After soil from bat caves, LeConte then suggested looking for saltpeter in cellars, stables, livestock pens, and manure heaps. Cellars were a prime source since cities were filthy places where animals constantly pooped and died in the street, and all the filth "oozes through and dries on the walls and floor of the cellars as a whitish crust, easily detectable as saltpeter by the taste," LeConte wrote. He recommended similar taste tests for the "soil beneath stables of several years' standing, particularly if lime or ashes have been used to hasten the decomposition of the manure."


LeConte expected these caves, cellars, and stables to last long enough for domestic production to kick in, being explicit in the fact that "sufficient and permanent supply… can only be done by means of niter-beds."

"The heap is watered every week with the richest kinds of liquid manure, such as urine, dung-water, water of privies, cess-pools [sic], drains, etc."

Niter beds are best viewed as a last resort, because they're absolute hell: shacks with pounded-clay floors, filled to a height of several feet with rotting manure and straw to make the contents porous. Per LeConte, "the heap is watered every week with the richest kinds of liquid manure, such as urine, dung-water, water of privies, cess-pools [sic], drains, etc." After a year of feeding and occasionally turning-over this malodorous monster, the concentration of fixed nitrogen would finally be high enough to process into gunpowder.

The Union didn't have to resort to these drastic measures since it could obtain saltpeter through trade. Shit was still the source of all gunpowder, but indirect methods were far cheaper and less labor (and smell) intensive. Prime international poop sources were the fossilized guano of the Chilean Atacama Desert, or the evaporated flood waters of the monsoon plains in Northern India. Inability to trade was but one of many reasons why the South lost the war. Perhaps during Reconstruction, the thought of anyone pooping their way through another revolution seemed so unlikely the Second Amendment remained largely unchanged.


All this business of gunpowder coming from feces petered out around 1910. German chemists Fritz Haber and Carl Bosch, applying the newfound knowledge of chemical equilibrium, figured out how to fix nitrogen directly from the air. The "Haber Bosch process," or just "Haber process," as it came to be called , allowed gunpowder to be mass-produced independently of soil bacteria. This new source of fixed nitrogen also allowed the creation of nearly all the weapons technologies we associate with 20th century warfare. The "nitro" in many explosives such as nitroglycerine, TNT (trinitrotoluene), and C4 (trinitroperhydrotriazine) are all forms of fixed nitrogen, as are many poisonous gases like cyanides—the most famous being Zyklon B—and a few varieties of mustard gas.

Today, the Haber process produces around 131 million tons of nitrogen fertilizer a year, and since we eat the plants fertilized directly or indirectly by this technology, nearly 80 percent of the nitrogen present in our bodies is fixed artificially. Not being limited by the fixation rate of soil bacteria, artificial nitrogen fixation has allowed the human population to quadruple in only a century.

It can be argued because of the Haber Process, violent revolution lost its viability as a check on power more than a hundred years ago.

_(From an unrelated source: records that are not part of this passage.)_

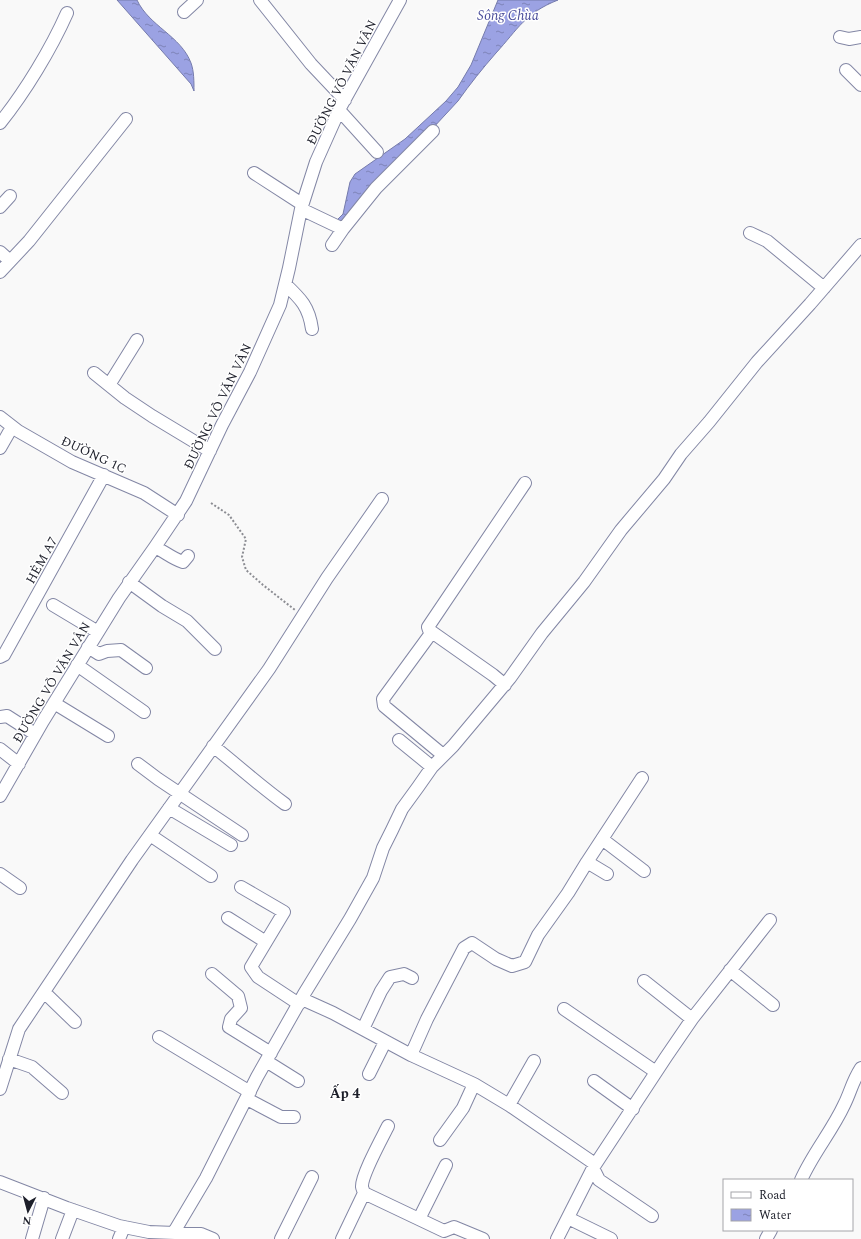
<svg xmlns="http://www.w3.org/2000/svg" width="861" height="1239" viewBox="0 0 861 1239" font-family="Spectral,serif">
<defs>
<pattern id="water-ripples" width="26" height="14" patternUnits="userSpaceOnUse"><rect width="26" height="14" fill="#9ba2e3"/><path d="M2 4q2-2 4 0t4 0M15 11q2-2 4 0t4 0" fill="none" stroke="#7e83b8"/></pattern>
</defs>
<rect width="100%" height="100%" fill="#f9f9f9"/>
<path fill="url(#water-ripples)" stroke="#757bac" d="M 117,0 L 137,0 C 149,26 181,36 191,63 C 194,71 194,82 194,91 L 191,84 Z
M 498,0 L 558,0 C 525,13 518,29 496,53 C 482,69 470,84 458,101 L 343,225 L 337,220 L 343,214 L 350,182 L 355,174 L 405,139 L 446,101 L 458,87 L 471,65 Z"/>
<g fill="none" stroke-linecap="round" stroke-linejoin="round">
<g stroke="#8387a5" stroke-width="14">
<path id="minor" d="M 260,0 L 311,64 L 345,100
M 184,12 L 197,0
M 840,37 L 849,39 L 861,37
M 846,70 L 861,85
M 339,110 L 377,152
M 0,123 C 25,92 51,49 67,13
M 254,173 L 302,204
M 0,207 L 10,196
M 301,209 L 343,229 L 376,188 L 433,131
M 750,233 L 767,241 L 824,288
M 332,245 L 343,229
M 0,252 L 10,261
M 0,272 L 29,241 L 126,119
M 285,284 C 301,299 309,307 312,329
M 94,373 L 125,398 L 152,416 L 210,451
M 109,385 L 137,340
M 0,417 L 18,431 L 72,462 L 144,493 L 178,515
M 0,448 L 12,427
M 155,547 C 165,552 173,559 183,562 L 188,556
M 129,582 L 162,606 L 187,621 L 215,649
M 53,605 L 98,632
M 432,632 L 383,699 L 384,706 L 443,755
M 88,647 L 99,654 L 107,651 L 121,650 L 146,668
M 0,657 L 4,655 L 104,475
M 77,665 L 144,712
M 505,685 L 493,675 L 429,630 L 428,627 L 525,483
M 54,703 L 108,736
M 0,717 L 7,716 L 35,734
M 399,740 L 432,767
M 213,746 C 237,765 260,786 285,804
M 0,749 L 19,764
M 138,764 L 158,779 L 242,835
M 0,796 L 43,721 L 119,598 L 155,547 L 186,501 L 222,425 L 250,372 L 280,305 L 289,268 L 301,209 L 316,162 L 341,106 L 400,0
M 169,808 L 231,845
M 150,835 L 211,876
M 602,839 L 644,871
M 587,862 L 642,778
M 0,874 L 20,888
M 241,887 L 284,912 L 251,967 L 258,977 L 299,1004
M 228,918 L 266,942
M 730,970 L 773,1005
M 212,974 L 238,996 L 241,1008 L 231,1019 L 229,1027 L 271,1053
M 644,981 L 692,1019
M 44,992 L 75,1022
M 302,999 L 333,1013 L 411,1055 L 474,1084 L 509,1105 L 595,1164
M 564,1009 L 656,1072
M 363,1029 L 381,991 L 390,977 L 404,974 L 412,978
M 159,1037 L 250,1092
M 411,1055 L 427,1019 L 464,948 L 472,943 L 496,959 L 512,966 L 525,962 L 538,935 L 568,893 L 587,862 L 607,874
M 9,1059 L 32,1067 L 62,1093
M 266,1061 L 298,1081
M 369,1074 L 385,1042
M 594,1081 L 633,1109
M 0,1089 L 19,1029 L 132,860 L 269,669 L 327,578 L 382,499
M 247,1099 L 281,1117 L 294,1117
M 509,1105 L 534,1061
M 388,1126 C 382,1138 361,1176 362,1187 C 362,1188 364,1192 364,1193 L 444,1231 L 454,1227 L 483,1239
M 440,1140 L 463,1108 L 474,1084
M 593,1168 L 599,1180 L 652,1216
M 801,1180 C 813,1153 832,1131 844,1105 C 851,1091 852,1082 861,1068
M 0,1182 L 67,1208 L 119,1226 L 149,1232 L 201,1234 L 213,1239
M 568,1218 L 611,1239
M 419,1219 L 446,1165
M 174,1232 L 206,1178 L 257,1077 L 304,994 L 350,919 L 373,878 L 383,848 L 392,830 L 402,809 L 418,787 L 432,767 L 453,746 L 510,678 L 542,633 L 584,582 L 621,530 L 664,479 L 681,454 L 709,422 L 757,362 L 810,304 L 861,245
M 32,1239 L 44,1198
M 62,1239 L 73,1210
M 119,1239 L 124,1227
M 281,1239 L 312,1177
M 342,1239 L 364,1193
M 557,1239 L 593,1168 L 666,1057 L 692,1019 L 770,920
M 766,1239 L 771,1230"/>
</g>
<path stroke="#8c8d93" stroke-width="2" stroke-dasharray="2 2" stroke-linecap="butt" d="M 211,503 L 229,515 L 246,539 L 242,557 L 246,570 L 263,585 L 295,610"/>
<use href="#minor" stroke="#fff" stroke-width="12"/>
</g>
<g text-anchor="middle" stroke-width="3" stroke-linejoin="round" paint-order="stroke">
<g font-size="13" fill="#1d1f2a" stroke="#fff">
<text transform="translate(341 82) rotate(-63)" y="5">ĐƯỜNG VÕ VĂN VÂN</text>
<text transform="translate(217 406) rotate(-64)" y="5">ĐƯỜNG VÕ VĂN VÂN</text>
<text transform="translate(94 454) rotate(25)" y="5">ĐƯỜNG 1C</text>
<text transform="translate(41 560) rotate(-61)" y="5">HẺM A7</text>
<text transform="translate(51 682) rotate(-59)" y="5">ĐƯỜNG VÕ VĂN VÂN</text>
</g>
<g font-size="14" font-style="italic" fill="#494c9a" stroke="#fff">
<text x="508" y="20">Sông Chùa</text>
</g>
<g font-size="14" font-weight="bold" fill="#1d1f2a" stroke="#fff">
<text x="345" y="1098">Ấp 4</text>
</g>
</g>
<rect x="723" y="1179" width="130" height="52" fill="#ffffff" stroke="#a5a5aa"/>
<rect x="731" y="1192" width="20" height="6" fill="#ffffff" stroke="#a5a5aa"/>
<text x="759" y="1199" font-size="12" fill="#1d1f2a">Road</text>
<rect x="731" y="1209" width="20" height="12" fill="url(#water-ripples)" stroke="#a5a5aa"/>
<text x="759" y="1219" font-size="12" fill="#1d1f2a">Water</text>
<g transform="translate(28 1211) rotate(186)" stroke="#ffffff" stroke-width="3" paint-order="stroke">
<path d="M0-3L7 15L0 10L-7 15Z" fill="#1d1f2a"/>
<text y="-6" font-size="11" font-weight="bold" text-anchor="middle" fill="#1d1f2a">N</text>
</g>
</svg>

This is by no means the first time a discovery driven by weapons research has been a boon to humanity, but it is by far one of the more striking examples of a combat technology trickling out to society at large. No other technological development leaves behind a legacy so shitty and tempting to forget in the evolution of the modern firearm. After all, the Second Amendment was written when revolution meant arming a militia with poop-powered muskets that could fire only three rounds a minute.